Filter PIDs to profile

Closed this issue · 2 comments

Jongy commented

Filtering processes to profile is a feature that was requested in multiple cases.#482 #298 #274 #573. This ticket is for the first step - filter by PIDs (relevant only in cases where processes remain running).

I suggest:

  • --pids parameter that is a number or comma-separated list of numbers, and can also be given multiple times e.g --pids 1,2 --pids 5 --pids 76,76576. All are accumulated.
  • At this point
    processes_to_profile = self._select_processes_to_profile()
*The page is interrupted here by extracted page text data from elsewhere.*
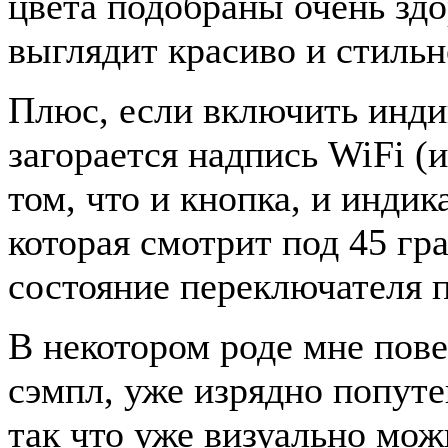
цвета подобраны очень здо
выглядит красиво и стильн
Плюс, если включить инди
загорается надпись WiFi (и
том, что и кнопка, и индик
которая смотрит под 45 гр
состояние переключателя 
В некотором роде мне пов
сэмпл, уже изрядно попут
так что уже визуально мож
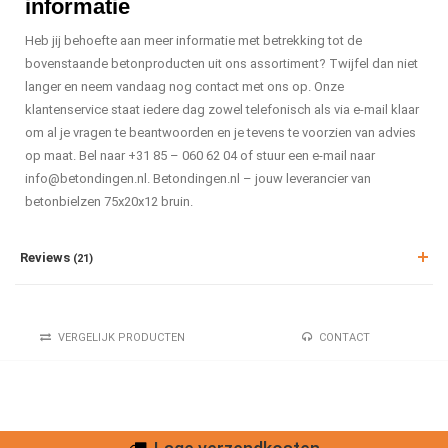
informatie
Heb jij behoefte aan meer informatie met betrekking tot de
bovenstaande betonproducten uit ons assortiment? Twijfel dan niet
langer en neem vandaag nog contact met ons op. Onze
klantenservice staat iedere dag zowel telefonisch als via e-mail klaar
om al je vragen te beantwoorden en je tevens te voorzien van advies
op maat. Bel naar +31 85 – 060 62 04 of stuur een e-mail naar
info@betondingen.nl
. Betondingen.nl – jouw leverancier van
betonbielzen 75x20x12 bruin.
Reviews
(21)
VERGELIJK PRODUCTEN
CONTACT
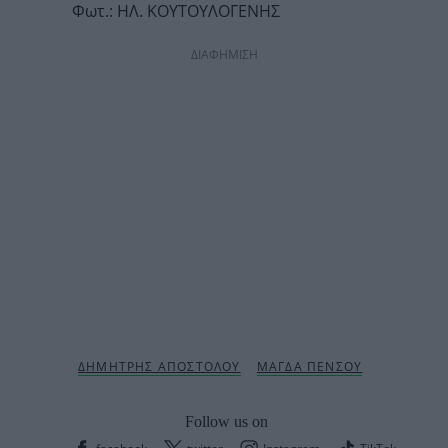
Φωτ.: ΗΛ. ΚΟΥΤΟΥΛΟΓΕΝΗΣ
ΔΙΑΦΗΜΙΣΗ
Follow us on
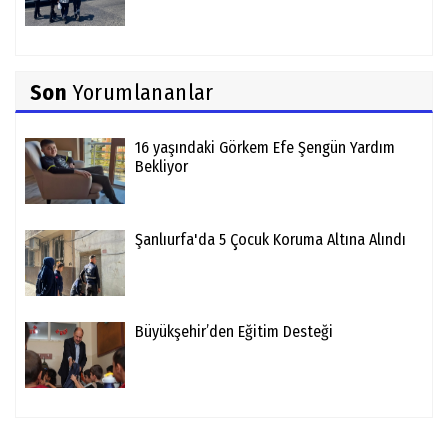
Son
Yorumlananlar
16 yaşındaki Görkem Efe Şengün Yardım
Bekliyor
Şanlıurfa'da 5 Çocuk Koruma Altına Alındı
Büyükşehir’den Eğitim Desteği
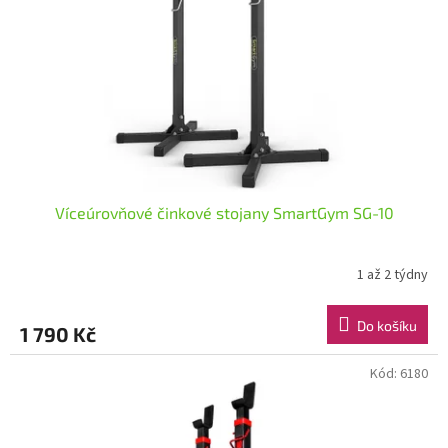
Víceúrovňové činkové stojany SmartGym SG-10
1 až 2 týdny
Do košíku
1 790 Kč
Kód:
6180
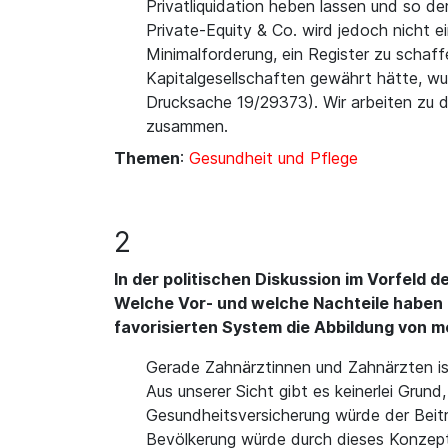
Privatliquidation heben lassen und so 
Private-Equity & Co. wird jedoch nicht e
Minimalforderung, ein Register zu schaff
Kapitalgesellschaften gewährt hätte, w
Drucksache 19/29373). Wir arbeiten zu 
zusammen.
Themen
:
Gesundheit und Pflege
2
In der politischen Diskussion im Vorfeld 
Welche Vor- und welche Nachteile haben 
favorisierten System die Abbildung von 
Gerade Zahnärztinnen und Zahnärzten is
Aus unserer Sicht gibt es keinerlei Grun
Gesundheitsversicherung würde der Beit
Bevölkerung würde durch dieses Konzept 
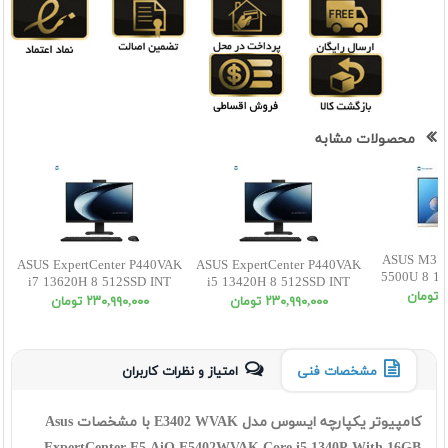
محصولات مشابه
ASUS M370
ASUS ExpertCenter P440VAK
ASUS ExpertCenter P440VAK
5500U 8 1 
i7 13620H 8 512SSD INT
i5 13420H 8 512SSD INT
FHD
ن
FHD Non Touch
FHD Non Touch
٢٣٠,٩٩٠,٠٠٠ تومان
٢٣٠,٩٩٠,٠٠٠ تومان
مشخصات فنی
امتیاز و نظرات کاربران
کامپیوتر یکپارچه ایسوس مدل E3402 WVAK با مشخصات Asus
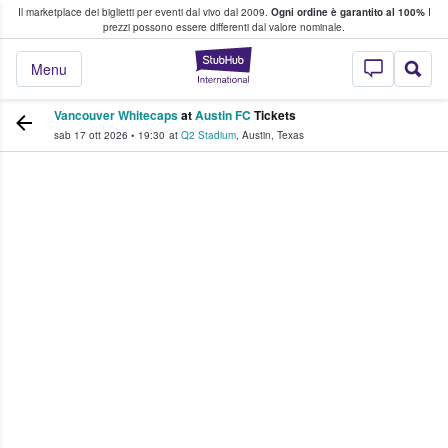
Il marketplace dei biglietti per eventi dal vivo dal 2009.
Ogni ordine è garantito al 100%
I
i fan comprano e vendono biglietti
prezzi possono essere differenti dal valore nominale.
StubHub - Dove i 
Menu
Vancouver Whitecaps
at
Austin FC
Tickets
sab 17 ott 2026
•
19:30
at
Q2 Stadium
,
Austin
,
Texas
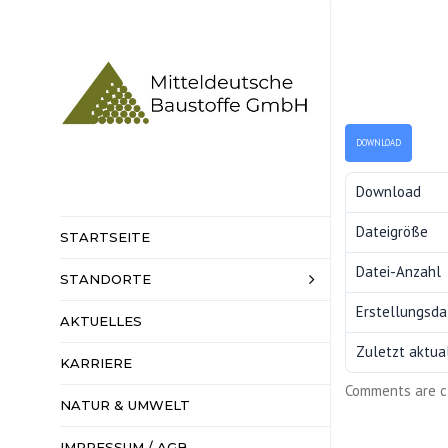
DOWNLOAD
Download
Dateigröße
STARTSEITE
Datei-Anzahl
STANDORTE
HAUPTSITZ
SENNEWITZ
Erstellungsd
AKTUELLES
KIESWERKE
Zuletzt aktual
KARRIERE
HARTSTEINW
Comments are c
NATUR & UMWELT
BAHNVERLAD
IMPRESSUM / AGB
DATENSCHUT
    PIDs are selected for runtime profilers. We can intersect the "selected PIDs" here with the PIDs passed via --pids. This class is extended by all runtime profilers classes, so the "easy" way to pass more parameters is to add it in all constructors of JavaProfiler etc. I prefer if we find a clean way to do so, so we don't need to modify all runtime profilers, this needs to be decoupled.
  • There are 3 profilers which select their PIDs "automatically" and not via gProfiler decision: perf, PyPerf and phpspy. They need to be modified. At the very least, perf and PyPerf support receiving target PID(s) as arguments. We need to check about phpspy. Their respective classes should receive the pids argument and make use of it if passed.
  • UX wise, I think gProfiler should be fine if it gets --pids a,b,c and only e.g b, c are running and a is not running.
  • By default, gProfiler will continue in its standard behavior of profiling everything. So if no PIDs are given, an empty set of filter PIDs will be considered ALL processes.
  • Please add adequate tests - 2 running Java apps, pass the PID of one of them and ensure that async-profiler was invoked only on one of them.
  • Deny passing --profile-spawned-processes with --pids, because it is meaningless, we target live processes.
Jongy commented

On top of this task we could have --containers= which accepts multiple container names, and will accept all PIDs originating from those containers. It can also accept the container name as a regex pattern. Not required for MVP but nice to have :)

On top of this task we could have --containers= which accepts multiple container names, and will accept all PIDs originating from those containers. It can also accept the container name as a regex pattern. Not required for MVP but nice to have :)

I opened issue for this: #762